[Assignment]: Your task is to find every line of the data that holds the string "after" and copy it.
(Record set Opens)
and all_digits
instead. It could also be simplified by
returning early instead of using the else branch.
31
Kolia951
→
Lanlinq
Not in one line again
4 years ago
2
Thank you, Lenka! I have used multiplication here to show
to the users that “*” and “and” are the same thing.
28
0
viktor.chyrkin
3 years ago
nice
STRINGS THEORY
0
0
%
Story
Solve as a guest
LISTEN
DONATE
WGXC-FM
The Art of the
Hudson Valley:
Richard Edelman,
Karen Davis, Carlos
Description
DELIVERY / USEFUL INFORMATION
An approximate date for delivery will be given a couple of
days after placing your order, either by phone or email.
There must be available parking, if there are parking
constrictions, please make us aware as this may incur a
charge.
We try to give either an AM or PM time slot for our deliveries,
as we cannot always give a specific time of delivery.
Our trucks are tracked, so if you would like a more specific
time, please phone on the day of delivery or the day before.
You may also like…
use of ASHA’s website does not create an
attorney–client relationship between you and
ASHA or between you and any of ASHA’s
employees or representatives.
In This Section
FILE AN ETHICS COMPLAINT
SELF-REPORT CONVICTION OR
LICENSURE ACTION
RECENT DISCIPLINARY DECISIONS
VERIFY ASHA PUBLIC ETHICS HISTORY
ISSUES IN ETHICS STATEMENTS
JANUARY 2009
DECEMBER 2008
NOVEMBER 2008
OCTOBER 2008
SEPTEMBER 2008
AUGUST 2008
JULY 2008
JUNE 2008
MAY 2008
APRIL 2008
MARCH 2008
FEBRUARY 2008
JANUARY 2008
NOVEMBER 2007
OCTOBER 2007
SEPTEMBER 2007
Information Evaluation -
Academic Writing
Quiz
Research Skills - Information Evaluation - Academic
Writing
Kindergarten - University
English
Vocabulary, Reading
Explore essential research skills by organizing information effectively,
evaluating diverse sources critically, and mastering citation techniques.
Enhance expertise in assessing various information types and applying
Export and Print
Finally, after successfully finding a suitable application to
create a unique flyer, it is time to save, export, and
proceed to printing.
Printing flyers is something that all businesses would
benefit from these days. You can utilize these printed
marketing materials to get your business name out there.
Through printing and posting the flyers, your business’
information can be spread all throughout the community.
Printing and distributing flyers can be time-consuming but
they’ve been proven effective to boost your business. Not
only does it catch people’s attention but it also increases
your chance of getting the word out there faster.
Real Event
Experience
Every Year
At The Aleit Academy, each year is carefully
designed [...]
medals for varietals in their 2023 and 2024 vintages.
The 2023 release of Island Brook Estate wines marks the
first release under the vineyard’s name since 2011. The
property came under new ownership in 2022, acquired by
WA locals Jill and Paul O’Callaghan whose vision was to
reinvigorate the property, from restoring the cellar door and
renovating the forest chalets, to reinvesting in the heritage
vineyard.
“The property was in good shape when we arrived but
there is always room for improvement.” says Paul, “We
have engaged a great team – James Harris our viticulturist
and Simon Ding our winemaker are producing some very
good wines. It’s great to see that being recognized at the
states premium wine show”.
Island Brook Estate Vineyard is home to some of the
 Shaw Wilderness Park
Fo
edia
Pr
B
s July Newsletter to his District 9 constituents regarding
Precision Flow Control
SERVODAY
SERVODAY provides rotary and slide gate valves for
(Record set Closes)
[Finished task]:
days after placing your order, either by phone or email.
Finally, after successfully finding a suitable application to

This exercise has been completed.